His name was Robert Dempsey. He was an experienced political operative, a former director of the Vermont Democratic Party and former manager of California congressman Scott Peters’ successful 2012 campaign. In a release, Voller said he was “thrilled.”
“Robert brings to North Carolina a wealth of experience and knowledge that will serve our party well,” he said. “Most importantly, Robert understands how to win elections, raise resources, and communicate with voters effectively.”
It was an important hire at a critical time. The executive director handles the day-to-day operations of the party—the volunteer roster, contributions, scheduling, filings—and serves under the party executive committee, led by the party chair. After 2010, the party had a hard time finding anyone who could hold the director’s job without running into trouble or displeasing Voller or both. Executive Director Jay Parmley resigned in April 2012 after a former staffer accused him of sexual harassment. His successor was Tammy Brunner, the Wake County party’s former director. She lasted a year before Voller fired her without explanation. At the time, Dempsey seemed like a tonic for the party’s leadership problems.
But by February 2014, the relationship between chairman and executive director had gone to hell.
Dempsey, 39, still lives in Raleigh, where he’s looking for political consulting work. He tells me over the phone that he was excited about working in North Carolina because of its importance as a battleground state and the campaign for Hagan’s Senate seat. “I also wanted to help rebuild a great organization,” he says. His initial efforts focused on compliance—straightening out the party’s filings with the Federal Election Commission, which he said were disorganized. “Expenditures not filed on the right schedule, that sort of thing,” he says.

Material shown →
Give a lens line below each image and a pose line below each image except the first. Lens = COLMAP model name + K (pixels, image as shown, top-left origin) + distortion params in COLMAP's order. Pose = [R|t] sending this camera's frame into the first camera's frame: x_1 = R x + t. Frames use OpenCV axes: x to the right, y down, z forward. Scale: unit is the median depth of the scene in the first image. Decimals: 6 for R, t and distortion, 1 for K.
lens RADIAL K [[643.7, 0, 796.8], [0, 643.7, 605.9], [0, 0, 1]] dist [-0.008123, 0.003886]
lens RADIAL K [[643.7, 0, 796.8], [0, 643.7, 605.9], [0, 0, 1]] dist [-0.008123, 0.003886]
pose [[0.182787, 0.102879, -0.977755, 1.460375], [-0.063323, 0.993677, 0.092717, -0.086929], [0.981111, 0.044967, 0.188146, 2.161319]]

* * *

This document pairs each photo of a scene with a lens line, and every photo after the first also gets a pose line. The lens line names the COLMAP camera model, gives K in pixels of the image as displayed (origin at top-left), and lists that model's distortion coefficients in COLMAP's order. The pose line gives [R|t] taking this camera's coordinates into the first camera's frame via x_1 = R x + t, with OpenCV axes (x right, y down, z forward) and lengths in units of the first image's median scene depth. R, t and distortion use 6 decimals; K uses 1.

Parts of the exercise →
A. Would you output the passage of the article about the North Carolina Democratic Party that begins at the words "It was an important" and stops after "gone to hell."?
B. In the article about the North Carolina Democratic Party, which day-to-day operations are listed as being handled by the executive director?
The entries come from a separate source that has nothing to do with the article.

Written answers →
A.
It was an important hire at a critical time. The executive director handles the day-to-day operations of the party—the volunteer roster, contributions, scheduling, filings—and serves under the party executive committee, led by the party chair. After 2010, the party had a hard time finding anyone who could hold the director’s job without running into trouble or displeasing Voller or both. Executive Director Jay Parmley resigned in April 2012 after a former staffer accused him of sexual harassment. His successor was Tammy Brunner, the Wake County party’s former director. She lasted a year before Voller fired her without explanation. At the time, Dempsey seemed like a tonic for the party’s leadership problems.
But by February 2014, the relationship between chairman and executive director had gone to hell.

B.
- the volunteer roster
- contributions
- scheduling
- filings